The Real.Est List
How to concierge your doorman
Last month, New York City landlord Rockrose Development sent every doorman from its eight luxury rentals to “school” taught by Waldorf Astoria Hotel head concierge Michael Romei. The mission: To up their lobby game with some concierge-style knowhow about the nuances of personal service.
So how can your doorman be more like a concierge? Romei passed along some pointers to us, below. We’ve asked BrickUnderground contributor and real-life doorman Openthedoor-man to give us his take on each tip.
- A doorman should not only answer politely when asked the best place in the neighborhood to get coffee. He should also know the right answer and directions. Your doorman should "walk through the neighborhood and notice what’s opened, what’s closed, and what sorts of business tenants would want to know about,” Romei told us.
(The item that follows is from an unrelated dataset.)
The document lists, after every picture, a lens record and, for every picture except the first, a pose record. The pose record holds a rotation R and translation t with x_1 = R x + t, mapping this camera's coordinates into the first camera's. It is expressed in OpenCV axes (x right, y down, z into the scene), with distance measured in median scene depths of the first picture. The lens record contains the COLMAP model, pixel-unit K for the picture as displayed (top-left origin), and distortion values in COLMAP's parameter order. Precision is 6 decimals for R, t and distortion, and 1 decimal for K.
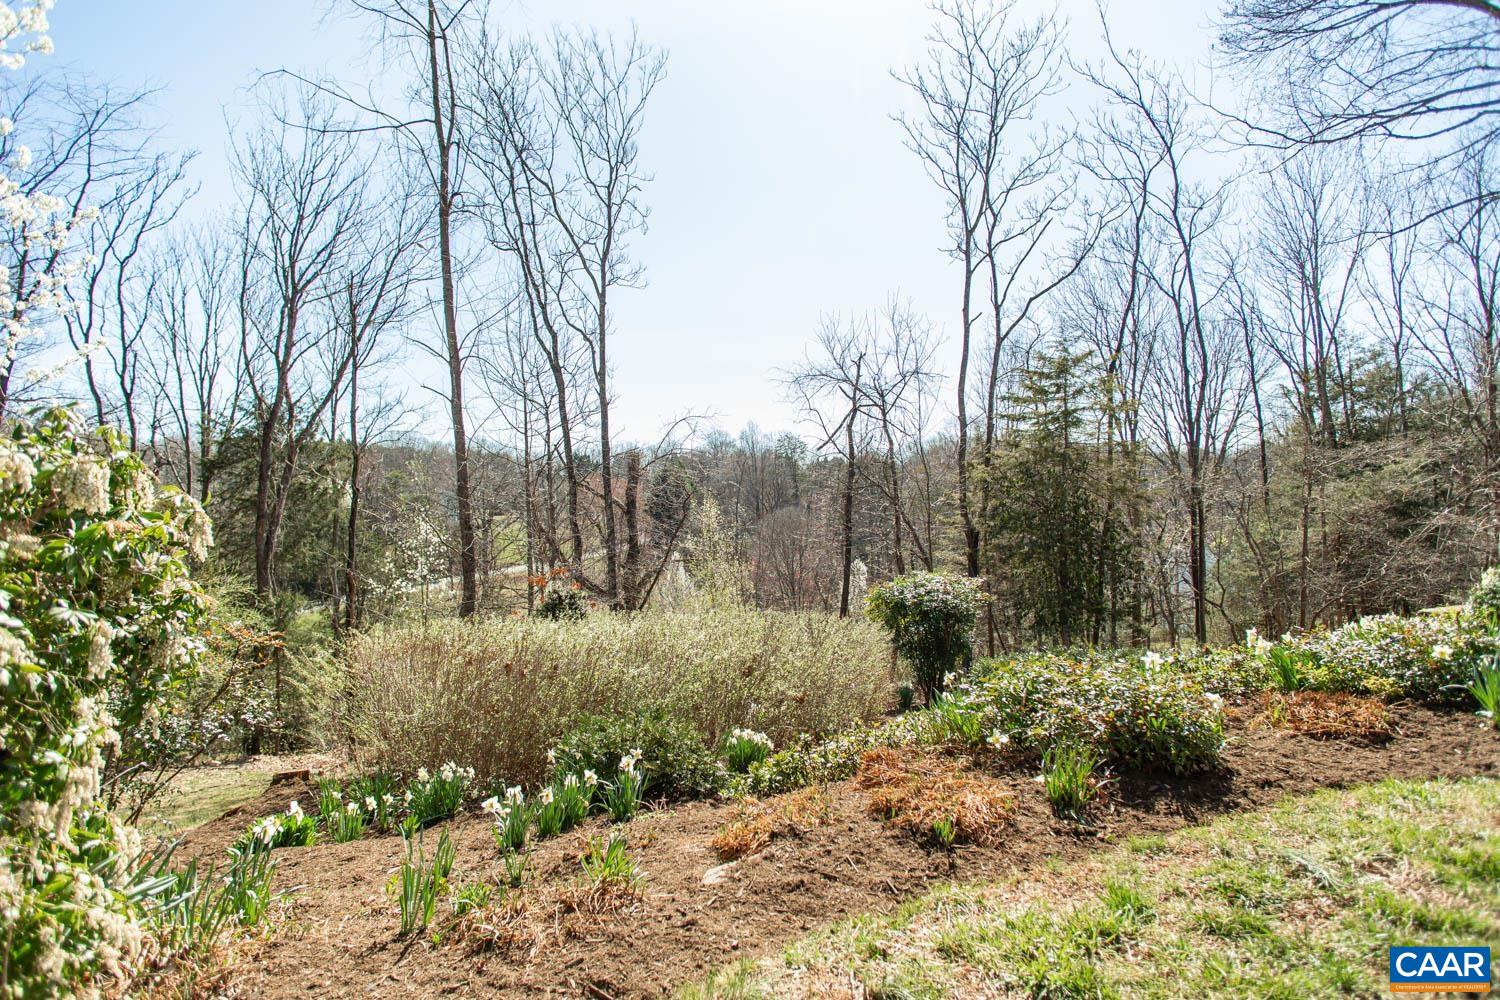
lens RADIAL K [[837.2, 0, 750.0], [0, 837.2, 500.0], [0, 0, 1]] dist [0.014701, -0.000364]
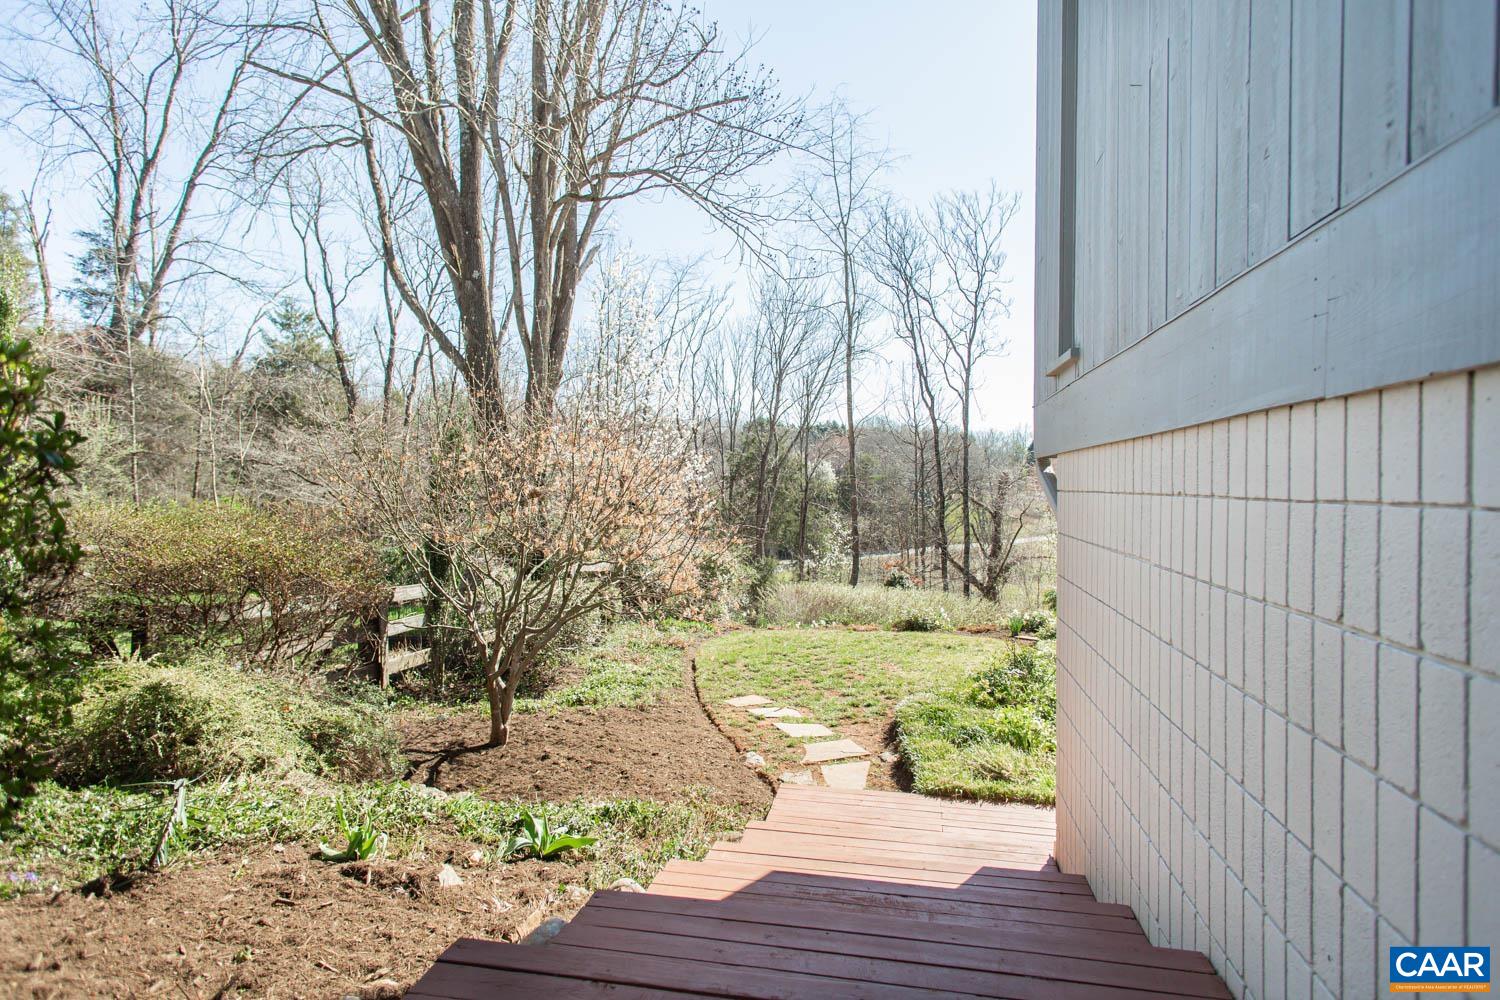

OTDM: Agree. Working in the same building for many years, one should know where the best cup of coffee is, the best slice of pizza, where to catch the nearest train or bus. If a doorman has good knowledge about these things, odds are the residents will come to see him as a favorite.
- A residential building doorman might not interact with tourists as much as a hotel concierge, but he should also know the locations of city landmarks and how to travel the major bridges, tunnels, and highway systems in and out of the city. OTDM : Don't agree. I would say it’s a bonus.
- Romei discourages the use of building lingo and improper grammar and instead, encourages “approachable formality.” That means doormen should know the names of every tenant--from adults to children to the family dog. Then he or she should use these names once or twice in each interaction. OTDM: Agree. Like any job, if you choose to talk to a coworker in your native language or using slang terms, do it when no one is around.
- A doorman should try to begin almost every conversation with “good” -- “Good morning,” “Good afternoon,” etc. It sets the tone for a pleasant interaction. OTDM: Putting personal conversations aside, our job is to be polite regardless. It gives the residents a calming feeling even if they may be having a certain issue at a particular moment.
- Never use command forms of verbs, because tenants don’t have to or need to do anything,” Romei commands. “Instead of saying, ‘You need to take a left to get to the elevator,’ you should say, ‘Please take a left to find the elevator.’” OTDM: It’s about formalities, being polite. Doormen should be personable. This ensures residents feel comfortable with the person working the door and helps establish a relationship with this person.
- In fact, speech should be formal and drawn out. Don’t be terse. Instead of “hi,” say “hello.” Instead of “ma’am,” say “madame.” And never, ever say “Okay." OTDM: See above.
- Poor telephone service is the Achilles heel of the hospitality industry, says Romei. Many doormen take more than three rings to answer the phone and don’t speak clearly or with a smile in their voice. Instead, they sound like the phone got in the way of whatever else they were supposed to be doing and are trying to get off the line as quickly as possible. He says pacing, enunciation, and pleasantness are as important as the quality of information.OTDM: Good communication skills are always key for any industry.
- Voice is important on the phone and in-person. The ideal doorman has a lower-pitched voice, because it projects and carries better, with rising inflections toward the end. Monotones are a no-no. OTDM: I've never really tried this before or never really noticed. I think I speak kind of loud naturally.
- Doormen should keep hands clean and fingernails manicured at all times. When standing, they should have an empty right hand ready for impromptu greetings. OTDM: I would say keep both hands empty. The right for greeting, the other for receiving.
- On the special occasion that a tenant does something nice for a doorman, a concise, but well-written, thank you note is in order. Romei handed out templates of notes totaling no more than five sentences to thank tenants for gratuities and gifts. How do they end? Saying “It is my pleasure to serve you,” of course. OTDM: I don't know about all that. We doorman are constantly doing this and that, so if a person gives us a tip, I believe we're even. That individual felt the need to give something because perhaps the doorman did something for them. We just don't stand around and have dollars thrown at us for looking good. As long as the doorman is polite about it and is grateful, telling the person giving the gift thank you should be enough. If you are speaking about the holidays, then a collective effort by the entire staff should be made in purchasing a card that can be placed in the lobby, greeting everyone and thanking them. This approach might also make someone that didn't give feel bad if they stop to read it.
Abigail Michaels Concierge, which conceived of the idea for doorman school, says it has been approached by numerous real estate and development professionals about holding more doorman school classes.
Rockrose, the landlord, is hoping the extra training will pay off in happier tenants more inclined to renew their leases than hit the road. Will the payoff for doormen come in the form of bigger holiday tips?
"I highly doubt it," says Openthedoor-man. "A resident is going to give depending on their financials first and foremost."